SUPPLIED TEXT:
[Start of Attachment]

Now we compute an alignment matrix between each pair of slices in our example dataset.
In the calls to ``paste3.pairwise_align`` below, we’re using maxIter=20 here to specify a maximum of 20 iterations for pairwise_align. This is only to allow this demo to run in a resonable amount of time. In a real alignment scenario, you should not include this argument.
[9]:
pi_AB, _ = paste.pairwise_align(sliceA, sliceB, overlap_fraction=0.7, maxIter=20)
(INFO) (paste.py) (16-Nov-24 17:52:10) GPU is not available, resorting to torch CPU.
[10]:
pi_BC, _ = paste.pairwise_align(sliceB, sliceC, overlap_fraction=0.7, maxIter=20)
(INFO) (paste.py) (16-Nov-24 17:54:02) GPU is not available, resorting to torch CPU.
[11]:
pi_CD, _ = paste.pairwise_align(sliceC, sliceD, overlap_fraction=0.7, maxIter=20)
(INFO) (paste.py) (16-Nov-24 17:55:49) GPU is not available, resorting to torch CPU.
Let’s check the shape of each alignment matrix. For aligning a slice with n1 spots and a slice with n2 spots, the alignment matrix should be of shape (n1 * n2)
[12]:
print(pi_AB.shape)
print(pi_BC.shape)
print(pi_CD.shape)
torch.Size([2929, 2877])
torch.Size([2877, 2873])
torch.Size([2873, 2701])
There are other optional parameters to PASTE2.partial_pairwise_align() as well. You can checkout the original function signature in the souce code with documentation.
Let’s visualize the alignment between sliceA and sliceB:
[13]:
def largest_indices(ary, n):
"""Returns the n largest indices from a numpy array."""
flat = ary.flatten()
indices = np.argpartition(flat, -n)[-n:]
indices = indices[np.argsort(-flat[indices])]
return np.unravel_index(indices, ary.shape)
def plot2D_samples_mat(xs, xt, G, alpha=0.2, top=1000, weight_alpha=False, **kwargs):
if ("color" not in kwargs) and ("c" not in kwargs):
kwargs["color"] = "k"
mx = G.max().item()
# idx = np.where(G/mx>=thr)
idx = largest_indices(G.cpu().numpy(), top)
for i in range(len(idx[0])):
plt.plot(
[xs[idx[0][i], 0], xt[idx[1][i], 0]],
[xs[idx[0][i], 1], xt[idx[1][i], 1]],
alpha=alpha * (1 - weight_alpha)
+ (weight_alpha * G[idx[0][i], idx[1][i]].item() / mx),
c="k",
)
def plot_slice_pairwise_alignment(
slice1, slice2, pi, alpha=0.05, top=1000, weight_alpha=False
):
coordinates1, coordinates2 = slice1.obsm["spatial"], slice2.obsm["spatial"]
offset = (coordinates1[:, 0].max() - coordinates2[:, 0].min()) * 1.1
temp = np.zeros(coordinates2.shape)
temp[:, 0] = offset
plt.figure(figsize=(20, 10))
plot2D_samples_mat(
coordinates1,
coordinates2 + temp,
pi,
c="k",
alpha=alpha,
top=top,
weight_alpha=weight_alpha,
)

[End of Attachment]

EXERCISES:
a) Decide whether each statement agrees with the PASTE slice alignment walkthrough. Answer yes or no for each, and quote the deciding words. (i) The walkthrough recommends passing maxIter=20 in a real alignment. (ii) The alignment matrix for sliceB and sliceC has the shape 2877 by 2873. (iii) The function largest_indices returns the n smallest indices of an array.
b) Extend the PASTE slice alignment walkthrough, starting right after its last line.

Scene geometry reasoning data
[Start of Attachment]

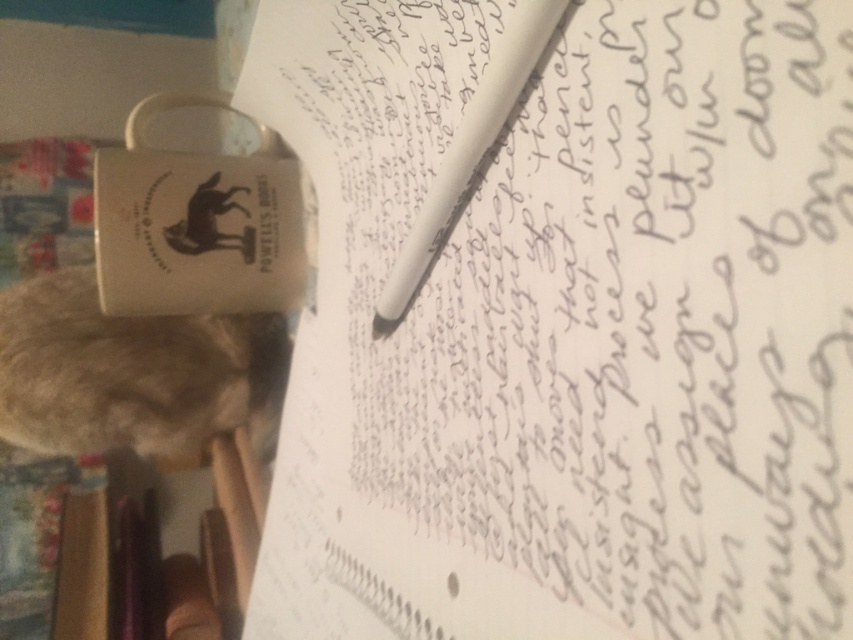
Can you confirm if fuzzy fur cat at lower left is positioned below white matte pen at center?

Yes.

Is fuzzy fur cat at lower left above white matte pen at center?

No.

The width and height of the screenshot is (853, 640). What do you see at coordinates (132, 372) in the screenshot? I see `fuzzy fur cat at lower left` at bounding box center [132, 372].

The height and width of the screenshot is (640, 853). I want to click on fuzzy fur cat at lower left, so click(x=132, y=372).

Between white paper at center and fuzzy fur cat at lower left, which one appears on the left side from the viewer's perspective?

fuzzy fur cat at lower left is more to the left.

Is point (426, 486) positioned in front of point (251, 342)?

Yes, it is in front of point (251, 342).

This screenshot has height=640, width=853. I want to click on white paper at center, so click(x=569, y=328).

Is white paper at center to the right of white matte pen at center from the viewer's perspective?

Incorrect, white paper at center is not on the right side of white matte pen at center.

Who is lower down, white paper at center or white matte pen at center?

white paper at center

Describe the element at coordinates (569, 328) in the screenshot. I see `white paper at center` at that location.

Identify the location of white paper at center. (569, 328).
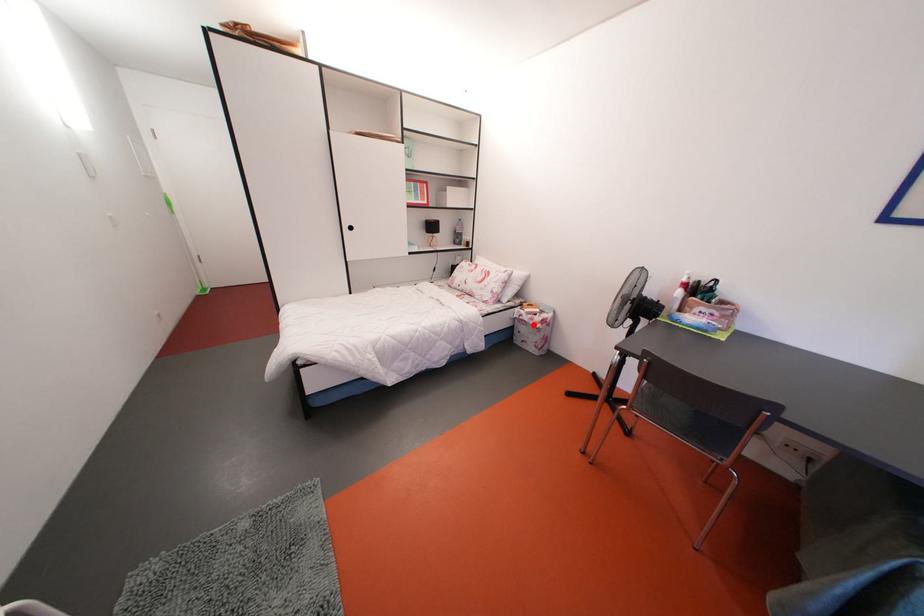
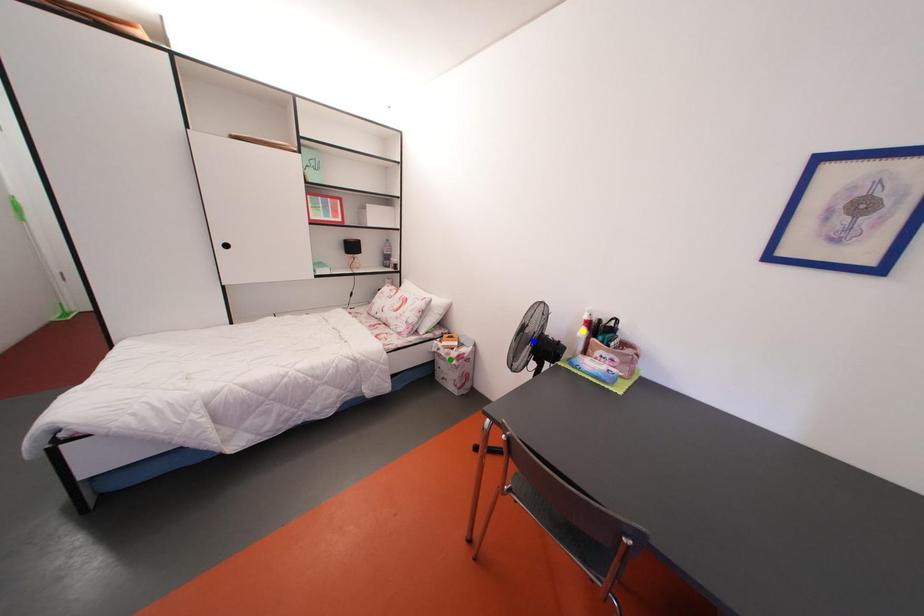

[End of Attachment]

ANSWERS GIVEN:
a)
(i) No: "In a real alignment scenario, you should not include this argument."
(ii) Yes: "torch.Size([2877, 2873])"
(iii) No: "Returns the n largest indices from a numpy array."

b)
plt.scatter(
coordinates1[:, 0],
coordinates1[:, 1],
linewidth=0,
s=100,
marker=".",
color=list(
slice1.obs["layer_guess_reordered"].map(
dict(
zip(
slice1.obs["layer_guess_reordered"].cat.categories,
slice1.uns["layer_guess_reordered_colors"],
strict=False,
)
)
)
),
)
plt.scatter(
coordinates2[:, 0] + offset,
coordinates2[:, 1],
linewidth=0,
s=100,
marker=".",
color=list(
slice2.obs["layer_guess_reordered"].map(
dict(
zip(
slice2.obs["layer_guess_reordered"].cat.categories,
slice2.uns["layer_guess_reordered_colors"],
strict=False,
)
)
)
),
)
plt.gca().invert_yaxis()
plt.axis("off")
plt.show()
plot_slice_pairwise_alignment(sliceA, sliceB, pi_AB)
Project all slices onto the same coordiante system according to the alignment
Once the alignment matrix between each pair of adjacent slices in a sequence of consecutive slices are computed, we can use this information to project all slices onto the same 2D coordinate system. 3D reconstruction can be done by assiging a z-coordiante to each slice after the projection.
Specifically, we use visualization.partial_stack_slices_pairwise( ):
[14]:
pis = [pi_AB, pi_BC, pi_CD]
slices = [sliceA, sliceB, sliceC, sliceD]
new_slices, _, _ = visualization.stack_slices_pairwise(slices, pis, is_partial=True)
Now let’s plot the coordinates of all slices after the projection:
[15]:
layer_to_color_map = {f"Layer{i + 1}": sns.color_palette()[i] for i in range(6)}
layer_to_color_map["WM"] = sns.color_palette()[6]
def plot_slices_overlap(slices, layer_to_color_map=layer_to_color_map):
plt.figure(figsize=(10, 10))
for i in range(len(slices)):
adata = slices[i]
colors = list(
adata.obs["layer_guess_reordered"].astype("str").map(layer_to_color_map)
)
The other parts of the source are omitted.